22 April, 2021  |  Raja


The outbreak of COVID-19 has forced everyone in the world to change their habits. We’ve changed how we eat, live and socialize; basically, our entire life. The COVID-19 outbreak was first recorded in the Chinese city of Wuhan at the end of 2019. By the start of 2020, it went on to spread across the entire world. Hundreds of countries were affected by this virus. Countries went into lockdown; people were advised to stay isolated and avoid unnecessary socialization. After a year of combat against Coronavirus, how well have we really fared?

What is Coronavirus?

Coronavirus is a virus covered in pointed protein molecules that appear like a crown. There are hundreds of known coronaviruses, but seven are known to affect humans and cause disease. The Coronavirus SARS-COV was responsible for the SARS outbreak, MERS-COV for the MERS outbreak, and SARS-COV-2 has caused the current COVID-19 pandemic. Out of the seven viruses that affect humans, four tend to cause colds. Two of these mildly infect the nose and throat, whereas the other two infect the lungs and cause a more severe illness. The seventh — the one that causes COVID-19 — has features of each of the earlier viruses and spreads quickly, severely impacting the lungs. 

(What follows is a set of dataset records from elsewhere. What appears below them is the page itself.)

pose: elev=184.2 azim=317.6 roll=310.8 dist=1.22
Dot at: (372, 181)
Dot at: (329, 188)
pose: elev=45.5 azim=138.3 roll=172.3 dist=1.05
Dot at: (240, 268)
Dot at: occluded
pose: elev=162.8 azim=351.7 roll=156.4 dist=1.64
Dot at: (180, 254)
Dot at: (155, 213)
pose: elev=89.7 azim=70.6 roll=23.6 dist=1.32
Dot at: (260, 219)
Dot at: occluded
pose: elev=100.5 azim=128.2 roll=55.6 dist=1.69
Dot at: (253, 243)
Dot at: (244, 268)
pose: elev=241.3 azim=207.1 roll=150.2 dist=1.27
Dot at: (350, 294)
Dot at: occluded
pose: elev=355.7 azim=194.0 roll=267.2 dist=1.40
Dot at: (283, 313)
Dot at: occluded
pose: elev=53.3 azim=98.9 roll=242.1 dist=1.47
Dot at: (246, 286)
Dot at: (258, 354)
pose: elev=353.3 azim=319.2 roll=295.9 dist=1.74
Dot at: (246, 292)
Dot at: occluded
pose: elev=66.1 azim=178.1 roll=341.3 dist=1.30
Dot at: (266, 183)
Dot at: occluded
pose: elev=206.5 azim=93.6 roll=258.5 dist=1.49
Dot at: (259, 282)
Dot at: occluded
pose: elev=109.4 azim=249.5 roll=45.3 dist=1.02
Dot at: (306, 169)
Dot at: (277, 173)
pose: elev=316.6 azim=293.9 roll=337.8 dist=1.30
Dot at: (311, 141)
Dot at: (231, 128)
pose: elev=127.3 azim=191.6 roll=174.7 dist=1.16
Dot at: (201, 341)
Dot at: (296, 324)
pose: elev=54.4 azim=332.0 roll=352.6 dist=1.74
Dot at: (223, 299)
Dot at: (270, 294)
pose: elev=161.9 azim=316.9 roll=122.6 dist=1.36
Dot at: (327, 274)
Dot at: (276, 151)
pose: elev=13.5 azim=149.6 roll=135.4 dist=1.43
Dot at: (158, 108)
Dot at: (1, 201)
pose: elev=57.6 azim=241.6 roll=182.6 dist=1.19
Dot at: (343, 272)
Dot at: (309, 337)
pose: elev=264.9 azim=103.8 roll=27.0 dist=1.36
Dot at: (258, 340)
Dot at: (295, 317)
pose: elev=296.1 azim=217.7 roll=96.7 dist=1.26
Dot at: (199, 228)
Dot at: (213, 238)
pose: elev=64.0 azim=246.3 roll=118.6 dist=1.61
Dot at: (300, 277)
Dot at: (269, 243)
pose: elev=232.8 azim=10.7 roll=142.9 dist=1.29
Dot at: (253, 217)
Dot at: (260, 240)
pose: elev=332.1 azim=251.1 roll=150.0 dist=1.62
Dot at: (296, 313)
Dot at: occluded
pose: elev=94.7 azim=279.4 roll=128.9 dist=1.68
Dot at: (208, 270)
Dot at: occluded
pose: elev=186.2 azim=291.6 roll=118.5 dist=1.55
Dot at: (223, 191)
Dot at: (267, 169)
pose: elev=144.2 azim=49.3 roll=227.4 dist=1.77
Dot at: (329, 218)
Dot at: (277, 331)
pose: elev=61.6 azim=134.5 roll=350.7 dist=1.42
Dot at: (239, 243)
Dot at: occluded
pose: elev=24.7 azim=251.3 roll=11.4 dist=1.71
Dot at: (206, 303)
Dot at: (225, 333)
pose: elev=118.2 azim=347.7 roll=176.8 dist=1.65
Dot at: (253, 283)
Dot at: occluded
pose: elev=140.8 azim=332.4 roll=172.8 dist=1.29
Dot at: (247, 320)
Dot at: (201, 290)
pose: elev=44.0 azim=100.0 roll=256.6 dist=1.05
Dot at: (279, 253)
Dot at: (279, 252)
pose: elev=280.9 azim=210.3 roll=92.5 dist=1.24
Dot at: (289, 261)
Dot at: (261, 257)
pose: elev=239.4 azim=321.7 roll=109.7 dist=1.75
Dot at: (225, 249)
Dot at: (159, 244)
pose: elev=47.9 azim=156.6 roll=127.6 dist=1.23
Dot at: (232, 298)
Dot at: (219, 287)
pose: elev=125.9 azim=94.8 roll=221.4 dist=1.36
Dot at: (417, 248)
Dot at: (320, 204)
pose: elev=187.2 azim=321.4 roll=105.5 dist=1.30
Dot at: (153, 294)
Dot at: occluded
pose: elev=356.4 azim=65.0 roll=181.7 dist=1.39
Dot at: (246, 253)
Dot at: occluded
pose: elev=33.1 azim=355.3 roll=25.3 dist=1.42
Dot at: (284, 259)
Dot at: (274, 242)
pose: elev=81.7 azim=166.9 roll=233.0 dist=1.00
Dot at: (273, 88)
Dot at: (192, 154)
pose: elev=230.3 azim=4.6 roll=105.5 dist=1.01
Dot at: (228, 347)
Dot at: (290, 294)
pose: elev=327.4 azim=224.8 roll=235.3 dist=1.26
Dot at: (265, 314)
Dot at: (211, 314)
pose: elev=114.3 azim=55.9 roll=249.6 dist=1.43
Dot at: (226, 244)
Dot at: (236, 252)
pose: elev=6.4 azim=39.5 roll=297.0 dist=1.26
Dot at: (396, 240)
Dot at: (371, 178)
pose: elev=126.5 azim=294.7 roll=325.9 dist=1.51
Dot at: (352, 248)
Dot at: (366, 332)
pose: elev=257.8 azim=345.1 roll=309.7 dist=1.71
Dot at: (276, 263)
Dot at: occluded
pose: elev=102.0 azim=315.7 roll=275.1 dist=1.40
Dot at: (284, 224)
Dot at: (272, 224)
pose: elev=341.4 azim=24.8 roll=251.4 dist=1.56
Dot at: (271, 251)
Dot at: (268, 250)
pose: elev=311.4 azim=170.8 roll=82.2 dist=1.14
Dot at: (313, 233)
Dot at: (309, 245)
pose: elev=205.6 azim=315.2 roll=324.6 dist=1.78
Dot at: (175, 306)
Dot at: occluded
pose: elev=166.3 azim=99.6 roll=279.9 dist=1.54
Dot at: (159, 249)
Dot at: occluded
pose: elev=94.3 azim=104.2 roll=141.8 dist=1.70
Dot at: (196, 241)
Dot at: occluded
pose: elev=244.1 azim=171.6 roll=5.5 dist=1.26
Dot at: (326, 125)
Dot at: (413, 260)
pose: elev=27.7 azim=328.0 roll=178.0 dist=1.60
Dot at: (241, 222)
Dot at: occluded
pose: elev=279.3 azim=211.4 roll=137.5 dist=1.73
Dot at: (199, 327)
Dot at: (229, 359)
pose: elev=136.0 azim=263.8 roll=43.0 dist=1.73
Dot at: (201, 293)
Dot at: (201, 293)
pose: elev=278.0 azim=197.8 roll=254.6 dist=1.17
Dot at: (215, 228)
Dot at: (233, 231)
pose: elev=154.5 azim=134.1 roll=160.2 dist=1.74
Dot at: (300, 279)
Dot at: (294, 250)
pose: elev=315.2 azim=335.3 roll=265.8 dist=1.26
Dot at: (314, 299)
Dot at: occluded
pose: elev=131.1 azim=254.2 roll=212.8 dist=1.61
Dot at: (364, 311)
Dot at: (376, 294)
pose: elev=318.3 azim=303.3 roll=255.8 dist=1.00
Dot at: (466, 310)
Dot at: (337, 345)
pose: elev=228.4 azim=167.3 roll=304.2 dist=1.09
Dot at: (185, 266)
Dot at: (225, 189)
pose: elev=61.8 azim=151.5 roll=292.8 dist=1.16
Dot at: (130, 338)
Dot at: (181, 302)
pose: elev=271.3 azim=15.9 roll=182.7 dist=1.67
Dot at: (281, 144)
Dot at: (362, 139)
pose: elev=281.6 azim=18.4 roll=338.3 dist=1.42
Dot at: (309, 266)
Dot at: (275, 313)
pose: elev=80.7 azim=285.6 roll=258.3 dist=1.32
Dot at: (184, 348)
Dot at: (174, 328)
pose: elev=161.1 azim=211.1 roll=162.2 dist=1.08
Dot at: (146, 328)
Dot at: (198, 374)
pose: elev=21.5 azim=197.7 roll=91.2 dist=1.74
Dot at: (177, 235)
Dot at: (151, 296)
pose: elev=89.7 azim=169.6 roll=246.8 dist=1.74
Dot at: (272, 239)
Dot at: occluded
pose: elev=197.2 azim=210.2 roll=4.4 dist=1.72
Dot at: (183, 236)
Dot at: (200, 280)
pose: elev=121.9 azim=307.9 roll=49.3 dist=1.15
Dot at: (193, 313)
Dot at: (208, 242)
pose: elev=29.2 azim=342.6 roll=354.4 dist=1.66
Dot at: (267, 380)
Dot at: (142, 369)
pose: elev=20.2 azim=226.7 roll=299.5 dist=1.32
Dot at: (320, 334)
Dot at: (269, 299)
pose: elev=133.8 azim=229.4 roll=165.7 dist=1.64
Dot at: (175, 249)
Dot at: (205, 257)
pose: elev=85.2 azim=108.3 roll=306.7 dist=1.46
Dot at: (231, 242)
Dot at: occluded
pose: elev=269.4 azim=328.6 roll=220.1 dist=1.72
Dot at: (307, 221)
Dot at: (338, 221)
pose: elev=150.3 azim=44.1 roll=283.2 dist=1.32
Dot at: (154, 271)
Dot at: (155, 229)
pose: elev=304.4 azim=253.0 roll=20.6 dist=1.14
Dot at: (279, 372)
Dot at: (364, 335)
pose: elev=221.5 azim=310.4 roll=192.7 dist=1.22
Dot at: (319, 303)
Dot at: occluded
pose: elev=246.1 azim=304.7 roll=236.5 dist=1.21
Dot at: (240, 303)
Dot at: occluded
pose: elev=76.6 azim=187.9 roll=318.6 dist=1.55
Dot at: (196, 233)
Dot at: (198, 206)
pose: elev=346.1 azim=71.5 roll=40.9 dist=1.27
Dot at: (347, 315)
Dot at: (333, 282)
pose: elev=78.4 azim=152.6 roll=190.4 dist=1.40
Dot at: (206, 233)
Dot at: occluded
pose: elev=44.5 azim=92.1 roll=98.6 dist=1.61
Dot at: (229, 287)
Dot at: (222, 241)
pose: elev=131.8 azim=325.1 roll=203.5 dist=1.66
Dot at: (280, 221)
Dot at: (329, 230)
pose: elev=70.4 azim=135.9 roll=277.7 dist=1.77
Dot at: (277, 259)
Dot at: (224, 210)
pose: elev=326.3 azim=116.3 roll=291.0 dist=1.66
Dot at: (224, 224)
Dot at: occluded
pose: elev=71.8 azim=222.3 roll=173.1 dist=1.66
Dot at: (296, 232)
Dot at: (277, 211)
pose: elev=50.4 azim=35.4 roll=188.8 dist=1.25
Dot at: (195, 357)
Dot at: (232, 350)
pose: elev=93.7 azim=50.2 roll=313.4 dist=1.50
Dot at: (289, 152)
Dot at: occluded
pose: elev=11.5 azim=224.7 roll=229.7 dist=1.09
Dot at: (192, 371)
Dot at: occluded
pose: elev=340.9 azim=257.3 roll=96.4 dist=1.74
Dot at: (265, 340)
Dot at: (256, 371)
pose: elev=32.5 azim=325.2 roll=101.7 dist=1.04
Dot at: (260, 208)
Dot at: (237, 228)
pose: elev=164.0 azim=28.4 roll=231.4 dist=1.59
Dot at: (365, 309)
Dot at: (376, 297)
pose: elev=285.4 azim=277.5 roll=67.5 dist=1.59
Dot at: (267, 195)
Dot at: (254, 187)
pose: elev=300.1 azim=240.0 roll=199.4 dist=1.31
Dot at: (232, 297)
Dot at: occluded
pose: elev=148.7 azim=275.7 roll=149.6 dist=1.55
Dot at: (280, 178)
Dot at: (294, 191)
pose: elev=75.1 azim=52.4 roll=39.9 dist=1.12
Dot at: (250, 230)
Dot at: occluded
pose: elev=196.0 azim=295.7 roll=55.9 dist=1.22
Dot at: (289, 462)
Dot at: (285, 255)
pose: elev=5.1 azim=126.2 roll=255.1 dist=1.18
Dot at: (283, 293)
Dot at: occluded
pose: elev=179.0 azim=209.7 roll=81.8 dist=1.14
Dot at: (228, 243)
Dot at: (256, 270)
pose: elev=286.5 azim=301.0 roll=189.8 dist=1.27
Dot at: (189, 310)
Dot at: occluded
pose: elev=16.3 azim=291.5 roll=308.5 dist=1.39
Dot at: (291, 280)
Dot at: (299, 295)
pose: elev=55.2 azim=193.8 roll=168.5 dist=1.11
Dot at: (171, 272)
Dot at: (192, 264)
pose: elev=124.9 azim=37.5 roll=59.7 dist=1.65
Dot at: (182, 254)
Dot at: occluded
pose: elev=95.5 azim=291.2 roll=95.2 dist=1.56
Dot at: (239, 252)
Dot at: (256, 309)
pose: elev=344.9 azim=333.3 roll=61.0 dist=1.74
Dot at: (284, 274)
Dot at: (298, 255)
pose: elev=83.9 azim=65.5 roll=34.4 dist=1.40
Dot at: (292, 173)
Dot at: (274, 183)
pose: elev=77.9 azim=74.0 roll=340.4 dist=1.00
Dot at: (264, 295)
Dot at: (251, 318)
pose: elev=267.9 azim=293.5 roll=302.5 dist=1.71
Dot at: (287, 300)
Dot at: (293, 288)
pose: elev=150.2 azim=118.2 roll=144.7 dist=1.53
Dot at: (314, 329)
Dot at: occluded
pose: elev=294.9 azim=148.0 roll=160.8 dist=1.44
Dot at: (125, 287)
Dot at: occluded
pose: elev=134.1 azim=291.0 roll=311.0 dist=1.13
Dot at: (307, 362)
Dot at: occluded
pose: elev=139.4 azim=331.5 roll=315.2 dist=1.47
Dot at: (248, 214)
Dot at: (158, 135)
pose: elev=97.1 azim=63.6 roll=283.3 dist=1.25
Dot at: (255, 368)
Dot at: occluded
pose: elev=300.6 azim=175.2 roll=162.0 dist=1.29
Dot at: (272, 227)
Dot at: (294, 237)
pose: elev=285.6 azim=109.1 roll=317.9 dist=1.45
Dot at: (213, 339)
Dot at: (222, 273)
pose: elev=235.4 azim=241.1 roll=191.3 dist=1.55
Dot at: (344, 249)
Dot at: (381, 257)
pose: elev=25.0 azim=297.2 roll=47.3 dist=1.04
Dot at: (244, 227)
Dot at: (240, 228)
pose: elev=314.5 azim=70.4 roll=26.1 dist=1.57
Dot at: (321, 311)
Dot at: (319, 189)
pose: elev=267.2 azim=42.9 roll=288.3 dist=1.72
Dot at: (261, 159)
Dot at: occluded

Viruses cannot reproduce independently; they must invade the cell and take over its processes to be able to grow and multiply. This type of Coronavirus is unlike any the world has seen before. How the virus affects an individual varies; some suffer from mild symptoms like runny nose, sore throat, cough and fever, whereas others might experience severe pneumonia. Additionally, for some people, it can even be fatal. Until now, there have been 128,950,780 COVID-19 cases reported worldwide in over 219 countries, and 2,818,911 people have lost their lives to it.

So, where did the novel COVID-19 virus originate from?


How did Coronavirus Start? 

Coronavirus is a zoonotic virus that can spread from one species to another. A zoonotic virus is born when an animal is infected by two related viruses. For example, some experts believe that the 1918 Spanish Flu started when a bird with Bird Flu and a human who had seasonal flu came into contact with a pig. Those two viruses couldn’t infect each other, but both could infect the pig. The pig then infected the humans with this new virus which their immune system couldn’t recognize. This kind of contact is unlikely in natural environments.

According to experts, we’ll see more diseases like this originating in the future. The world health organization has been investigating the origin of the COVID-19 virus at the Huanan Seafood Wholesale Market in Wuhan. The head of mission, Peter Embarek told the media that their research suggests the virus probably jumped from bats to humans by an intermediary species. They also told the press that there was no indication of the Coronavirus before 2019.